Por Enrique Subercaseaux
Director Fundación Voz Nacional


La mitología griega existe como un constructo colectivo.  Hechos de no fácil explicación, pero que había que ordenar dentro del imaginario colectivo, encontraron forma y cimientos dentro del esfuerzo creativo colectivo que cristalizaron la hilatura de mitos, que constituye la historia paralela de la antigua Grecia.

No es la única civilización que estimuló su creación. Todas las siguientes tiene una importante cuota mitológica.  Si se piensa bien, esta manera de hacer historia se acerca al populismo histórico: la sociedad tiene un decir, y la cronología se puede ir acomodando con diversas variantes, a gusto del pueblo.

Llegamos al siglo XX, una época que acumula conocimientos y experiencias como ninguna otra en el pasado, y el mito no solo sigue vivo, sino que se adentra en los pasillos del poder.

En efecto, a partir de Antonio Gramsci, y otra cantidad de autores de la orbita de izquierda, se preocupan de edulcorar el mito para presentarlo como una historia alternativa que precisa ser conocida para convencer en participar y, avanzar en el camino hacia la utopía socialista.

Evidentemente el largo camino hacia ella (aun en transcurso) precisa de mucha historia, mucha ficción y mucho engaño.  De allí la conveniencia de usar el “mito” ya que este por definición se basa en hechos y costumbres no comprobables. Pero que satisface a grandes porciones de la población. Esto, por una muy sencilla razón: todos pueden ser partícipes de la creación del mismo.

El dramatismo del mito lleva al compromiso emocional de los constructores del mismo. En este caso, el del proceso político, la real participación de la construcción de la utopía esta reservada a unos muy pocos: los que son capaces de crear una narrativa a partir de elementos que han sido cuidadosamente escogidos, y cuyo elemento épico es suficiente para atraer el interés y sublevar las emociones.

Toda revolución es una experiencia emocional: es por definición una experiencia colectiva, donde las fronteras del aporte individual se vuelven borrosas y se suman a un todo que es percibido por la masa como la totalidad de su horizonte: llegar a sus fronteras significa la exegesis de la utopía misma, a pesar que, en general, la sociedad o el colectivo, no se ha movido de un punto determinado. Ni avanza ni retrocede, pero se consume en las llamas de la revolución.

Para la construcción de tal estado, que carece de definición, y que es un poco la voluntad de todos, es preciso crear imágenes, crear mártires, crear símbolos.

De allí que los procesos revolucionarios vayan de la mano con una explosión creativa de arte panfletario. Un arte que se consume, y caduca, durante el proceso de revolución.

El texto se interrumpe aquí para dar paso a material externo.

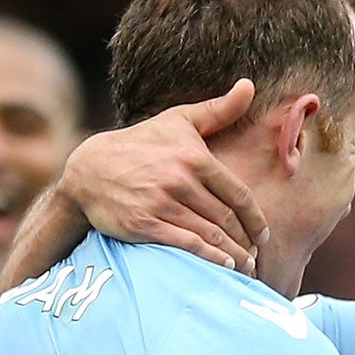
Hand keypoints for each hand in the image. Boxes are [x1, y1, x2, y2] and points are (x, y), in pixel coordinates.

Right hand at [58, 79, 268, 270]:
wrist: (90, 169)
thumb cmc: (141, 144)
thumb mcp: (178, 121)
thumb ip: (218, 110)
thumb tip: (249, 86)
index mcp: (194, 157)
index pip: (238, 194)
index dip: (256, 219)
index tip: (264, 236)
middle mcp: (180, 180)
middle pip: (227, 218)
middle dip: (246, 242)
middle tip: (256, 258)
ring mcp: (161, 203)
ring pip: (210, 235)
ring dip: (233, 255)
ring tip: (245, 269)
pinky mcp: (143, 224)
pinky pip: (186, 245)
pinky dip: (209, 258)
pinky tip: (222, 267)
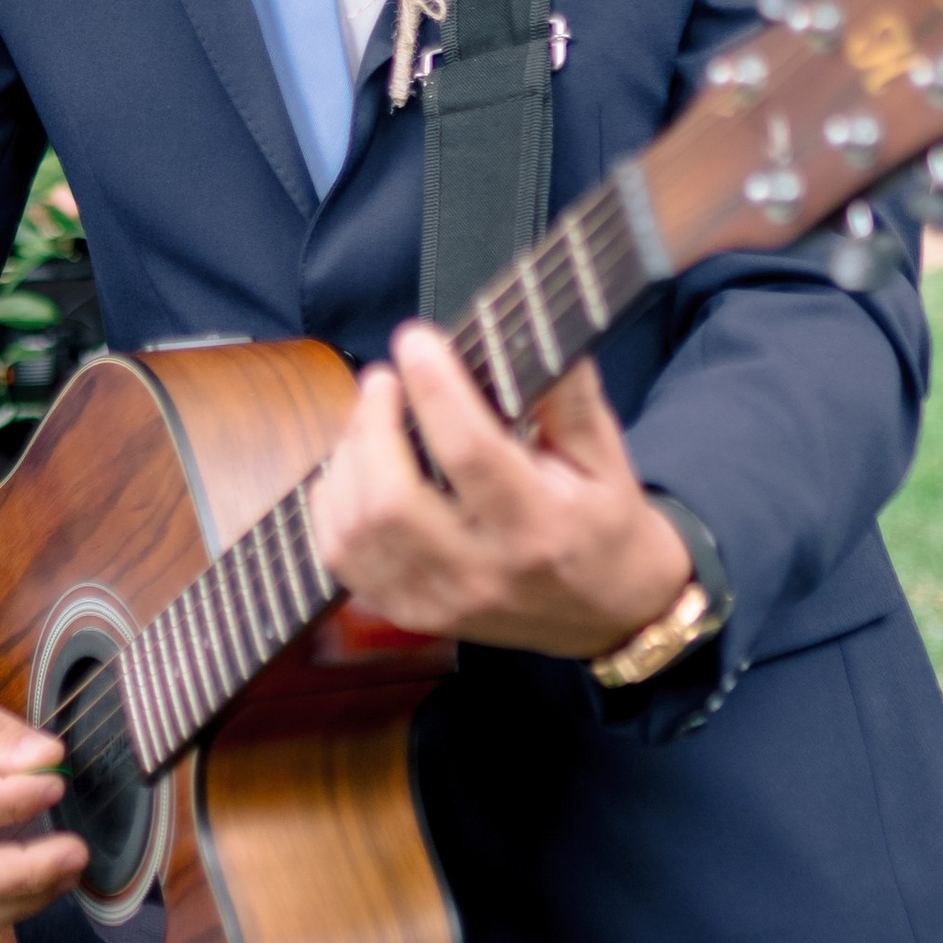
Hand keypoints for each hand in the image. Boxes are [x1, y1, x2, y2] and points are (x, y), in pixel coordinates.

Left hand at [306, 327, 693, 662]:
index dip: (434, 388)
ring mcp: (442, 600)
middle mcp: (485, 571)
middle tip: (383, 380)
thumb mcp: (605, 456)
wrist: (610, 611)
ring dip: (347, 459)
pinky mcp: (413, 614)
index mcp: (539, 526)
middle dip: (372, 424)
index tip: (416, 340)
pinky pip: (342, 561)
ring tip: (368, 420)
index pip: (470, 453)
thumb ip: (567, 395)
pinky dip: (331, 506)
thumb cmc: (602, 521)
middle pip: (392, 499)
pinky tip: (350, 471)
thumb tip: (535, 328)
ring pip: (356, 530)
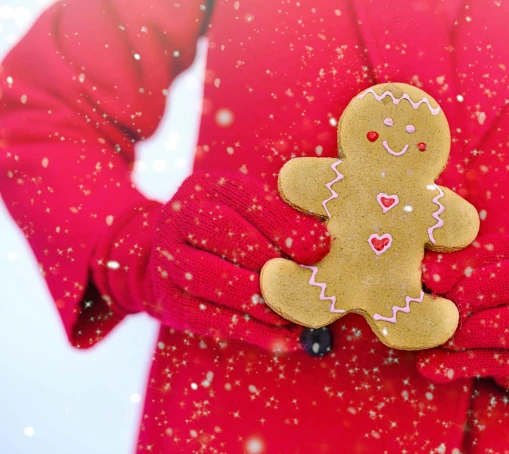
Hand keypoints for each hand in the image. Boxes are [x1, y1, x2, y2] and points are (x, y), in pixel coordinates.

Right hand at [142, 172, 329, 351]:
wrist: (173, 257)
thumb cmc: (236, 230)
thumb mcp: (255, 212)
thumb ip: (286, 218)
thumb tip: (323, 242)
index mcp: (208, 188)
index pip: (246, 198)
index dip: (284, 223)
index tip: (320, 246)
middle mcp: (179, 218)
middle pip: (222, 233)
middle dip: (269, 257)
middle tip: (306, 278)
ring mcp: (167, 261)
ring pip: (211, 278)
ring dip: (260, 298)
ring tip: (298, 311)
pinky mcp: (169, 302)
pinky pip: (210, 319)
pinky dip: (252, 331)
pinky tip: (286, 339)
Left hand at [416, 234, 508, 409]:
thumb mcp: (502, 276)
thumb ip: (468, 268)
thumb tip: (424, 271)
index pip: (500, 250)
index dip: (460, 260)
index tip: (428, 275)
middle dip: (464, 294)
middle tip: (432, 307)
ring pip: (507, 326)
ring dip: (462, 332)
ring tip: (434, 337)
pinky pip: (501, 364)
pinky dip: (461, 365)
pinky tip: (433, 366)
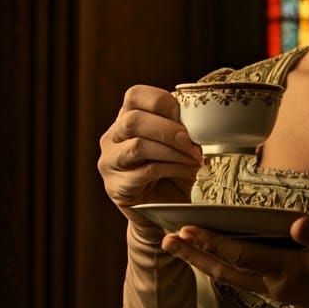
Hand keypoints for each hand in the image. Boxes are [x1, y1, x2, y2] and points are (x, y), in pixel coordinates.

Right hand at [98, 84, 203, 236]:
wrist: (163, 212)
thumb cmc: (173, 172)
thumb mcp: (179, 144)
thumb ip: (180, 127)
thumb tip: (198, 119)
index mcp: (126, 118)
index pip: (135, 95)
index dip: (162, 102)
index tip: (184, 117)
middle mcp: (112, 137)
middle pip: (133, 120)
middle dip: (169, 130)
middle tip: (192, 144)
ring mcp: (110, 162)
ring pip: (138, 146)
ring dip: (173, 151)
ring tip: (195, 159)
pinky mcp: (116, 186)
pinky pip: (146, 171)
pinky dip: (173, 168)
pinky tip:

En Chile tenemos las pintadas de murallas, la épica de la conquista de un territorio, la destrucción de monumentos y lugares de culto. Los actos colectivos del feminismo radical, que parecen producto de mentes enajenadas, o sobreexcitadas con drogas.

Ello continuará y se multiplicará mientras dure la revolución, porque esa es la música, o el telón de fondo, de la tragedia que asola un país.

Para entender la sinrazón de una revolución como la chilena, que es producto del capricho, producto de una utopía que se quebró en 1973 (con el advenimiento del Gobierno Militar), hay que entender que parchar una utopía no es posible. Y que una nueva debe crearse a partir de escogidos elementos de una memoria selectiva.  Simultáneamente, se debe actualizar la temporalidad de las vivencias de la población. Entre 1973 y el 2018 se han sucedido muchas cosas, eventos, mutaciones y relatos que han cambiado completamente la escena.  No obstante, si se parte de un constructo/mito para avanzar hacia uno nuevo y distinto, es el algebra y la geometría del lenguaje la que tiene que ser modificada para acomodar las nuevas realidades y vivencias que se pretende modificar.

La sociedad vive de hechos concretos: trabajo, familia, hijos, espiritualidad, asuntos de dinero.  La construcción de un mito que produzca como conclusión una revolución se mueve en el plano de las emociones, del relato con visos de leyenda, del autoengaño colectivo.  En un mundo cada vez mas avaro de emociones, es cada vez más fácil vender el engaño.

Para hacerle frente, es preciso la actitud de quienes habitaron la Grecia mitológica:  impulsaron la racionalización lingüística de todo cuanto les rodeaba. Y la filosofía tuvo su gran expansión al fundarse sobre la razón por sobre las emociones, como la gran llave que abría los secretos de su existencia.

Pero aún hay más: los antiguos griegos se concentraron en templar su espiritualidad: el autoconocimiento como prerrequisito para entender el mundo que los rodeaba y sus caprichosas vicisitudes.